Éclater sa “famille”

 

Gabriel 18 ansJe comprends la douleur et le deuil à faire pour “l’éclatement”d’une famille. Je comprends le deuil et l’acceptation de voir d’autres personnes entrer dans cette même famille, ayant la crainte au ventre de perdre sa propre place. De voir, l’autre personne devenir la “maman” préférée de ce qu’on aime le plus au monde. De ne pas être celle qui reçoit LA carte de fête des mères et entendre un p’tit bout de choux appeler “l’autre” maman. C’est excessivement douloureux.

Avoir peur de perdre ses enfants, peur de perdre sa place. Peur de ce que l’avenir peut nous proposer plus tard, devant. Le futur est effrayant.

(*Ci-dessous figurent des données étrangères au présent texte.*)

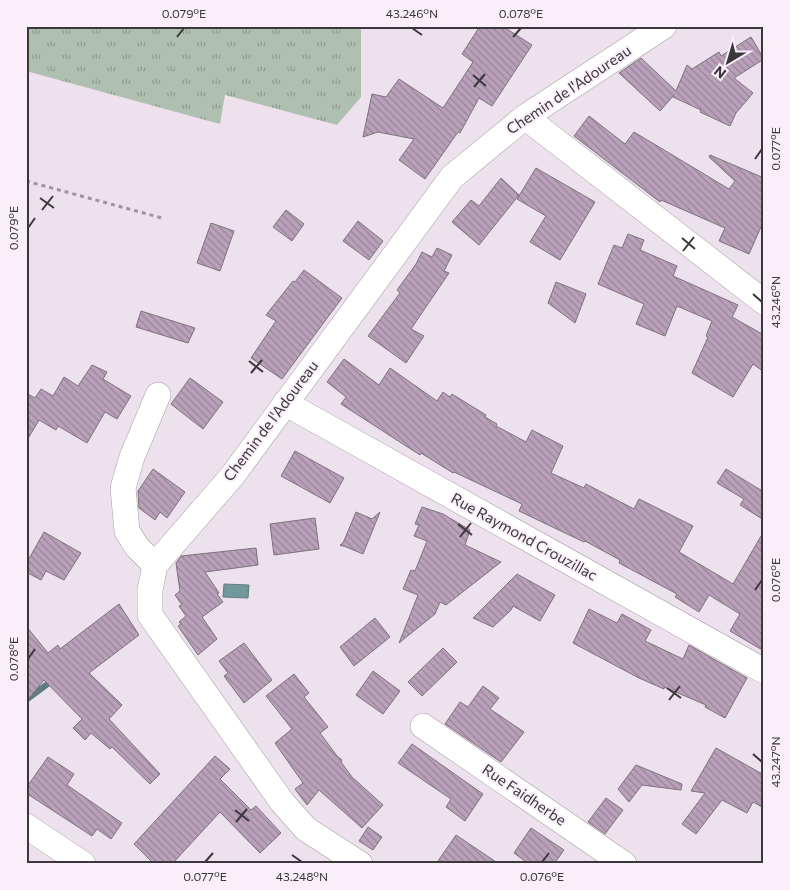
<svg xmlns="http://www.w3.org/2000/svg" width="790" height="890" viewBox="0 0 790 890" font-family="Commissioner,sans-serif">
<style>
.grass{fill:url(#grass-tufts)}
.water{fill:url(#water-ripples);stroke:#617c7f}
.lines{fill:none;stroke-linecap:round;stroke-linejoin:round}
.stream{stroke:#617c7f;stroke-width:6}
.building{fill:url(#building-back-hatch);stroke:#7c727c}
.street-casing{stroke:#a89da8;stroke-width:26}
.path{stroke:#9d949d;stroke-width:3;stroke-dasharray:4 4;stroke-linecap:butt}
.street{stroke:#fff;stroke-width:25}
.ticks{fill:none;stroke:#3c373c;stroke-width:2}
.labels{text-anchor:middle;stroke-width:4;stroke-linejoin:round;paint-order:stroke}
.street-label{font-size:15px;fill:#3c373c;stroke:#faeefa}
.neatline{fill:none;stroke:#3c373c;stroke-width:2}
.ticks-label{font-size:12px;text-anchor:middle;fill:#3c373c}
</style>
<defs>
<pattern id="grass-tufts" width="24" height="20" patternUnits="userSpaceOnUse" patternTransform="scale(1.25)"><rect width="24" height="20" fill="#afbfb1"/><path d="M3 7l-1-3M5 7V3M7 7l1-3M15 17l-1-3M17 17v-4M19 17l1-3" fill="none" stroke="#909c91"/></pattern>
<pattern id="water-ripples" width="26" height="14" patternUnits="userSpaceOnUse" patternTransform="scale(1.25)"><rect width="26" height="14" fill="#71999c"/><path d="M2 4q2-2 4 0t4 0M15 11q2-2 4 0t4 0" fill="none" stroke="#5e7e80"/></pattern>
<pattern id="building-back-hatch" width="6" height="6" patternUnits="userSpaceOnUse" patternTransform="scale(1.25)"><rect width="6" height="6" fill="#b9a1ba"/><path d="M-1 5l2 2M0 0l6 6M5-1l2 2" fill="none" stroke="#988498"/></pattern>
</defs>
<rect width="100%" height="100%" fill="#ede1ed"/>
<polygon class="grass" points="26,26 361,26 361,97 337,125 225,95 220,124 26,71"/>
<polygon class="water" points="224,584 249,585 248,598 223,597"/>
<g class="lines">
<polyline class="stream" points="26,700 53,680"/>
</g>
<g class="building">
<polygon points="480,26 502,26 532,45 492,106 479,98 460,133 458,132 425,179 399,160 414,139 378,132 363,137 372,94 386,97 399,79 443,108 473,62 462,54"/>
<polygon points="751,37 764,59 734,78 753,93 736,113 730,126 700,112 701,110 673,97 674,95 660,111 619,73 641,58 676,91 687,65 692,69 719,52 721,56"/>
<polygon points="589,116 625,144 634,132 729,189 735,181 709,157 710,155 764,178 764,220 749,254 719,241 725,228 661,200 660,202 574,136"/>
<polygon points="536,168 595,202 560,260 530,242 546,216 517,199"/>
<polygon points="501,178 519,195 479,245 452,222 471,200 479,206"/>
<polygon points="286,210 304,224 292,241 273,227"/>
<polygon points="358,221 383,241 369,260 343,241"/>
<polygon points="211,223 234,231 220,271 197,263"/>
<polygon points="628,234 644,240 640,250 677,266 673,276 738,305 732,317 764,335 764,372 753,364 733,397 692,373 708,337 706,336 712,321 677,306 665,336 636,324 644,304 598,284 614,245 622,248"/>
<polygon points="437,248 452,255 444,271 449,273 411,329 424,336 406,363 368,336 400,293 397,290 416,264 422,252 432,257"/>
<polygon points="304,270 342,298 282,379 251,358 276,321 266,315 293,281 295,282"/>
<polygon points="556,282 586,294 575,323 548,303"/>
<polygon points="141,311 195,328 188,343 136,327"/>
<polygon points="344,359 379,385 390,368 437,401 443,392 450,397 452,394 486,415 485,417 497,424 496,426 526,442 532,430 563,446 551,473 584,488 586,484 634,509 639,499 693,526 679,552 733,584 764,531 764,651 730,631 740,614 709,595 699,612 675,597 677,594 619,563 620,560 585,541 584,542 519,511 522,504 454,472 453,473 421,453 420,455 341,404 346,397 327,382"/>
<polygon points="92,365 107,372 103,379 131,396 117,419 105,412 87,443 58,426 56,430 39,420 26,442 26,393 35,398 41,389 53,396 64,377 78,386"/>
<polygon points="190,378 223,402 203,429 171,404"/>
<polygon points="295,451 344,478 330,503 281,476"/>
<polygon points="153,469 185,492 167,518 160,512 155,520 139,508 138,491"/>
<polygon points="726,469 764,492 764,520 740,505 744,499 717,483"/>
<polygon points="422,507 443,514 470,530 465,545 501,562 446,605 440,602 435,614 399,643 418,595 403,589 411,570 415,571 427,541 414,536 419,525 415,524"/>
<polygon points="356,512 372,519 380,512 363,554 344,546 341,546 340,545 343,543"/>
<polygon points="315,518 319,549 274,555 270,524"/>
<polygon points="44,532 81,553 64,580 46,571 41,580 26,572 26,564"/>
<polygon points="256,548 258,565 205,572 219,593 217,594 223,602 202,617 217,639 198,655 178,626 181,624 179,622 186,616 179,606 182,605 175,595 180,591 176,563 181,556"/>
<polygon points="517,574 555,595 540,621 513,606 511,610 493,627 473,618"/>
<polygon points="119,604 139,635 89,673 122,705 109,719 160,774 150,784 112,747 110,749 91,733 85,740 73,728 82,719 44,680 26,702 26,626 48,653 58,645 60,649"/>
<polygon points="589,609 617,623 622,614 651,630 645,641 683,659 689,645 747,678 725,718 705,707 706,705 664,687 664,689 639,678 573,643"/>
<polygon points="375,618 390,637 354,666 340,647"/>
<polygon points="244,643 272,680 244,703 224,676 228,673 219,661"/>
<polygon points="443,648 457,662 422,696 408,682"/>
<polygon points="373,671 400,691 383,714 356,695"/>
<polygon points="294,674 309,693 304,697 328,727 320,733 337,756 342,760 341,762 352,777 383,805 362,828 319,790 307,805 295,789 303,783 275,743 292,729 266,696"/>
<polygon points="483,686 499,698 490,709 524,732 501,762 445,724 460,702 468,707"/>
<polygon points="412,744 483,794 465,821 446,807 451,799 398,763"/>
<polygon points="716,748 764,775 764,808 753,802 747,813 722,800 696,834 682,824 705,793 691,791"/>
<polygon points="215,756 230,769 220,779 251,810 256,806 281,833 260,853 220,812 172,864 154,864 134,844"/>
<polygon points="48,757 74,774 67,785 122,823 111,839 97,829 92,836 26,793 26,788"/>
<polygon points="636,765 682,784 681,790 642,785 629,802 618,789"/>
<polygon points="606,798 623,810 605,834 588,822"/>
<polygon points="368,827 382,837 373,850 359,841"/>
<polygon points="531,828 564,850 554,864 529,864 514,853"/>
<polygon points="456,835 499,864 436,864"/>
</g>
<g class="lines">
<defs>
<g id="street">
<polyline points="525,117 764,302"/>
<polyline points="285,403 764,671"/>
<polyline points="155,565 137,547 127,531 123,488 132,457 158,395"/>
<polyline points="423,726 624,864"/>
<polyline points="26,826 83,864"/>
<polyline points="360,864 306,829 282,802 150,615 150,590 155,565 233,475 452,177 525,117 664,26"/>
</g>
</defs>
<use href="#street" class="street-casing"/>
<polyline class="path" points="26,181 162,218"/>
<use href="#street" class="street"/>
</g>
<path class="ticks" d="M412 28 422 35M177 37 184 28M513 37 521 28M473 75 486 86M474 87 485 74M755 159 762 149M40 198 54 208M42 210 53 196M28 228 35 218M682 238 695 249M683 251 694 237M753 294 762 302M249 361 263 372M251 373 262 360M458 524 472 535M460 537 471 523M755 590 762 580M28 659 35 649M667 688 681 698M669 700 680 686M753 754 762 762M235 810 249 821M236 822 247 809M292 855 302 862M205 862 213 853M542 862 549 853"/>
<g class="labels">
<g class="street-label">
<text transform="translate(569 90) rotate(-34)" y="5">Chemin de l'Adoureau</text>
<text transform="translate(271 421) rotate(-53)" y="5">Chemin de l'Adoureau</text>
<text transform="translate(524 537) rotate(29)" y="5">Rue Raymond Crouzillac</text>
<text transform="translate(524 795) rotate(34)" y="5">Rue Faidherbe</text>
</g>
</g>
<rect width="790" height="890" fill="none" stroke="#faeefa" stroke-width="55"/>
<g transform="translate(728 62) rotate(218)" stroke="#faeefa" stroke-width="4" paint-order="stroke">
<path d="M0-4L9 19L0 12L-9 19Z" fill="#3c373c"/>
<text y="-8" font-size="14" font-weight="bold" text-anchor="middle" fill="#3c373c">N</text>
</g>
<rect x="28" y="28" width="734" height="834" class="neatline"/>
<g class="ticks-label">
<text x="184" y="18">0.079°E</text>
<text x="412" y="18">43.246°N</text>
<text x="521" y="18">0.078°E</text>
<text transform="translate(776 149) rotate(-90)" y="4">0.077°E</text>
<text transform="translate(14 228) rotate(-90)" y="4">0.079°E</text>
<text transform="translate(776 302) rotate(-90)" y="4">43.246°N</text>
<text transform="translate(776 580) rotate(-90)" y="4">0.076°E</text>
<text transform="translate(14 659) rotate(-90)" y="4">0.078°E</text>
<text transform="translate(776 762) rotate(-90)" y="4">43.247°N</text>
<text x="205" y="881">0.077°E</text>
<text x="302" y="881">43.248°N</text>
<text x="542" y="881">0.076°E</text>
</g>
</svg>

Je comprends le deuil et la douleur face à une situation qui semble se terminer drastiquement, comme du jour au lendemain. Alors que depuis des années, possiblement, le bateau tanguait tout croche. Se retrouver un matin, tout seul, face au grand vide de la maison, parce que nous sommes malgré tout, parent. Cette déchirure de vouloir faire disparaître l’autre, de lui faire du mal, mais en même temps, d’être “pognée” avec toute la vie, parce qu’un lien nous unis de force.

Je sais aussi ce que c’est que d’avoir l’impression que la personne qu’on a aimé intensément devienne un véritable étranger. Comme si on découvrait le “darkside of the moon”. Se questionner à savoir “comment ça que cette personne est comme ça? Pourquoi? Qu’est-ce que j’ai pas vu avant qui ressort maintenant ? Pourquoi a-t-elle changer autant?” Comme un coup de poing en pleine gueule, on ne comprends plus, on est perdu.

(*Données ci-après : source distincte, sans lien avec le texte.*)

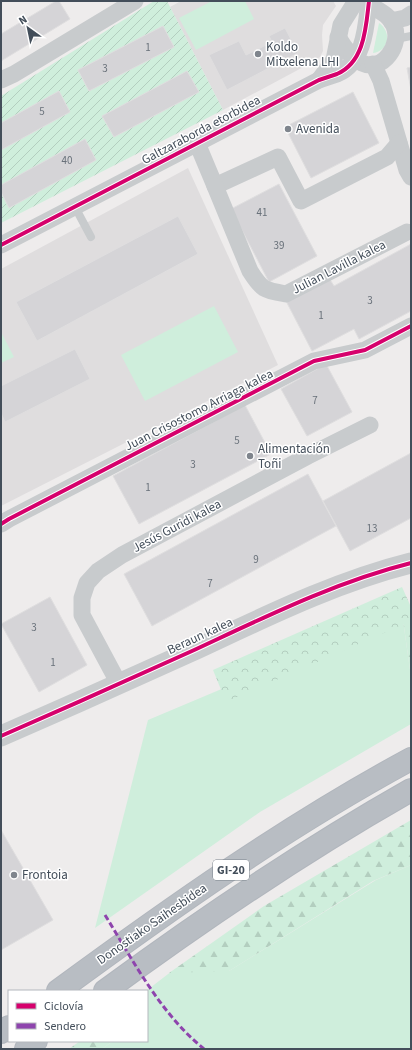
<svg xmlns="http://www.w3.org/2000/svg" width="412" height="1050" viewBox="0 0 412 1050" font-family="'Source Sans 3',sans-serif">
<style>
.education{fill:#dfddde}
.grass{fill:#cfeedc}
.forest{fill:url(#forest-firs)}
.park{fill:url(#park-crowns)}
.garden{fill:url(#garden-furrows)}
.building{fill:#d5d4d7;stroke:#dfdedf}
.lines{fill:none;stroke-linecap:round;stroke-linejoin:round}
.motorway-casing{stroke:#b1b6bd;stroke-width:24}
.service{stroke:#c8cbcd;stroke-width:8}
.minor{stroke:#c8cbcd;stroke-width:17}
.tertiary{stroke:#c8cbcd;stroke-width:21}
.motorway{stroke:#b8bdc3;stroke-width:22}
.quiet{stroke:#8e44ad;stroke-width:3;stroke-dasharray:6 3;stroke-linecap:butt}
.cycleway-casing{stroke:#fff;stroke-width:6}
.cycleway{stroke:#d6006c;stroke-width:4}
.poi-dot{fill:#7f858d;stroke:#fff;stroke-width:1.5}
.labels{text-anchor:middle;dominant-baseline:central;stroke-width:3;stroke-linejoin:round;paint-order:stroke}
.number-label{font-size:11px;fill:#69717a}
.shield{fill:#fff;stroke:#7b838c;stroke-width:1}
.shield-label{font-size:12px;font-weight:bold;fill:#434e5a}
.poi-label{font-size:13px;fill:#434e5a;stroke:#fff;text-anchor:start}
.street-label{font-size:13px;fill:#434e5a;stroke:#fff}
</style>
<defs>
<pattern id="forest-firs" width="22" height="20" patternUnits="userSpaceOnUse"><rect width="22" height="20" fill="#cfeedc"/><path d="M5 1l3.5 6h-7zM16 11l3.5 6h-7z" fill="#b3cebf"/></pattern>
<pattern id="park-crowns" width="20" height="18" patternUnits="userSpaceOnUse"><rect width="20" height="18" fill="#cfeedc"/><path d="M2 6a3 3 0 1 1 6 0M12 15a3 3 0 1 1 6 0" fill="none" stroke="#b3cebf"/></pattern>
<pattern id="garden-furrows" width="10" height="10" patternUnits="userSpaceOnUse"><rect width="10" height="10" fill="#cfeedc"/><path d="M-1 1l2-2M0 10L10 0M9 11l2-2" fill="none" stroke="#b3cebf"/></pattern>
</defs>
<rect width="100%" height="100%" fill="#eeecec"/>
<g class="education">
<path d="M181,1H333L336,6L323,25L322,35L323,51L320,57L309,64L223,110L170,7Z"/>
<path d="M188,168L278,365L1,506V269Z"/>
</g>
<g class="grass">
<path d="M212,1H245L254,19L196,50L179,18Z"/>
<path d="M379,23C392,32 389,51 373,53Z"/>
<path d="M214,306L238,352L145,401L121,355Z"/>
<path d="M1,332L14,357L1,363Z"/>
<path d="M402,613L411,677V724L260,812L95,928L148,720Z"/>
<path d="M411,865V1049H102L113,1041H147V991H146L172,971H229L376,880Z"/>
</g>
<g class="forest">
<path d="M402,613L411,614V677Z"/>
<path d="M411,820V865L373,881L229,971L169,973L264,906Z"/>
<path d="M80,1041H113L102,1049H69Z"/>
</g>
<path class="park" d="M402,587L411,607V621L226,702L213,670Z"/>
<path class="garden" d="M154,1H167L223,110L1,223V96Z"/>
<g class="building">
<path d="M56,1H59L70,19L1,61V34Z"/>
<path d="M163,26L174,47L89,91L78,70Z"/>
<path d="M285,28L298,53L227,90L209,55L239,41L246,55L272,42L269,36Z"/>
<path d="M411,67V90L407,68Z"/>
<path d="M187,71L199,92L114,137L102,116Z"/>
<path d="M59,91L70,112L1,150V123Z"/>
<path d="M353,92L379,143L311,178L285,127Z"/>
<path d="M85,139L96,160L9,208L1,192V185Z"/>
<path d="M279,184L317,256L269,282L231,209Z"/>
<path d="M178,216L198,254L37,341L16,302Z"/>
<path d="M411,244V311L359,339L354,329L312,351L286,301L329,278L334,286Z"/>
<path d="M75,349L90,379L5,422L1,413V386Z"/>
<path d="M326,364L352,412L307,436L281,389Z"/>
<path d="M245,405L271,454L139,524L113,476Z"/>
<path d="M411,453V518L350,551L323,501Z"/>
<path d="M308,474L336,526L152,626L124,574Z"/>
<path d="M50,597L87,665L39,692L1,624Z"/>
<path d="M1,830L53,920L1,950Z"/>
</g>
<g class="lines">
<defs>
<g id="motorway">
<path d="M58,991C171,908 287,826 411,759"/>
<path d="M105,991C203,919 305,850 411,790"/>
<path d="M1,1032L9,1027"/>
<path d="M26,1049L36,1041"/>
</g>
</defs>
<use href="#motorway" class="motorway-casing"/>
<g class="service">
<path d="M396,39L411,36"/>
<path d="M75,207L91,237"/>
</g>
<g class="minor">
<path d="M391,21L405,18L411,14"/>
<path d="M338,37C344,47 351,58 362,63C383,73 402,44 394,26C389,13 374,9 364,1"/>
<path d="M373,64L381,81L407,170L411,177"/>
<path d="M1,80L14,74L135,1"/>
<path d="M319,80L334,60L341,25L356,1"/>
<path d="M197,143L215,186L278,157L301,201L387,157L399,143"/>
<path d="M215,186L250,271C262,290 264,290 286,294L407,232"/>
<path d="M1,245L319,80C325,78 331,76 337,74C365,62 366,26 369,1"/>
<path d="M1,524L9,519L314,361L365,350L411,326"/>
<path d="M119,684L82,615V598L87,583L98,571L122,555L308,456L370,425"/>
</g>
<path class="tertiary" d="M1,736C65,708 128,680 192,651C263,618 335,582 411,563"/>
<use href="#motorway" class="motorway"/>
<path class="quiet" d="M105,915C134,962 160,1013 204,1049"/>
<defs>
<g id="cycleway">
<path d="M1,245L319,80C325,78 331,76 337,74C365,62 366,26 369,1"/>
<path d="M1,524L9,519L314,361L365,350L411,326"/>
<path d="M1,736C65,708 128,680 192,651C263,618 335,582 411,563"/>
</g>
</defs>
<use href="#cycleway" class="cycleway-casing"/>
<use href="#cycleway" class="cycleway"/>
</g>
<g class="poi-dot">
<circle cx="258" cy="54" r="4"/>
<circle cx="288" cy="129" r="4"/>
<circle cx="250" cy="456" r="4"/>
<circle cx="14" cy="875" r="4"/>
</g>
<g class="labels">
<g class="number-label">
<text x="148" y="47">1</text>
<text x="105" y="68">3</text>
<text x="42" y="111">5</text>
<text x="67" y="160">40</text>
<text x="262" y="212">41</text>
<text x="279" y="245">39</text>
<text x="370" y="300">3</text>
<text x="321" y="315">1</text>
<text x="315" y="400">7</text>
<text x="237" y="440">5</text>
<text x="193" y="464">3</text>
<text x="148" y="487">1</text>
<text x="372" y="528">13</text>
<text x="256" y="559">9</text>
<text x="210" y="583">7</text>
<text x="34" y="627">3</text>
<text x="53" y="662">1</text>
</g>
<rect class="shield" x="213" y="860" width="36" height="20" rx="3"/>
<g class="shield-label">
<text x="231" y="870">GI-20</text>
</g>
<g class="poi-label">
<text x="266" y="47">Koldo<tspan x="266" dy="15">Mitxelena LHI</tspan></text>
<text x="296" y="129">Avenida</text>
<text x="258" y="449">Alimentación<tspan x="258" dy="15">Toñi</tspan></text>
<text x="22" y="875">Frontoia</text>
</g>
<g class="street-label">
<text transform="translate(201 130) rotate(-28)">Galtzaraborda etorbidea</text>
<text transform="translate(339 267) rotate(-27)">Julian Lavilla kalea</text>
<text transform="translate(199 410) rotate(-27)">Juan Crisostomo Arriaga kalea</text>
<text transform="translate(177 526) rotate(-28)">Jesús Guridi kalea</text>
<text transform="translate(200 636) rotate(-25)">Beraun kalea</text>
<text transform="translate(152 924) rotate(-35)">Donostiako Saihesbidea</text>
</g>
</g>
<rect width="412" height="1050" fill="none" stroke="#434e5a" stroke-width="4"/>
<rect x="8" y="990" width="140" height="52" fill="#ffffff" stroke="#b4b8bd"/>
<rect x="16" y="1003" width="20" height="6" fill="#d6006c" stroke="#b4b8bd"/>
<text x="44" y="1010" font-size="12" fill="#434e5a">Ciclovía</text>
<rect x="16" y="1023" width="20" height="6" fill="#8e44ad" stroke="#b4b8bd"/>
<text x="44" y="1030" font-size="12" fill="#434e5a">Sendero</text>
<g transform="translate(28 28) rotate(327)" stroke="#ffffff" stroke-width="3" paint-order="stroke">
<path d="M0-3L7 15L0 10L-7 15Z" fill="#434e5a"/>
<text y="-6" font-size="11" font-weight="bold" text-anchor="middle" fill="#434e5a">N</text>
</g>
</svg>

Je sais que même que la situation est peu différente car même si nous entérinons la décision de mettre fin à quelque chose, le deuil doit se faire et avoir l’impression d’avoir tout fait exploser existe. Culpabilité, doute, questionnement, panique, peur, angoisse et anxiété… C’est tout simplement presque un parcours du combattant.

Sauf que, j’ai vécu tout cela il y a 18 ans avec le papa de Gabriel. Les débuts étaient intenses et pas simples. Même après tout ce temps, ce n’est pas toujours facile. Mais je pense que nous avons compris avec le temps, que chaque personne qui entrait dans la vie de notre “lien forcé” (Gabe) était là pour son bien. Que nous aimons plusieurs personnes sans pour autant préférer un plus que l’autre. Accepter que nous sommes une équipe et que nous voulons tous le bien être de ce “lien”.

Ce n’est pas simple, mais espérer une amitié malgré tout est possible et on fini par trouver un allié, même deux (puisque sa femme fait partie de l’équipe aussi) refaire une autre “sorte” de famille amicale toujours dans un but premier… le mieux être de ce qui nous est tous précieux.  On finit par baisser les armes, faire confiance et laisser aller. Même souhaiter du bonheur à l’autre, qu’on détestait tellement.

Aujourd’hui, je peux l’écrire. Je sais que ça existe. Mais fut un temps, j’aurais été incapable de le faire. Je sais aussi que certaines situations sont différentes.

Je pense qu’il est important de garder à l’esprit la raison principale du fait que nous avons accepter de faire des enfants avec cette personne qui nous semble affreuse. Alors que voilà quelques temps, elle ne l’était pas tant. Laisser place au deuil, le vivre, mais se relever, se mettre de bout et envisager le meilleur pour tout le monde. Et que malgré tout, même se faire du mal l’un l’autre, ne changera rien à la donne.

J’ai l’air bien sage, comme ça. Mais je le sais, parce que je suis passée par là.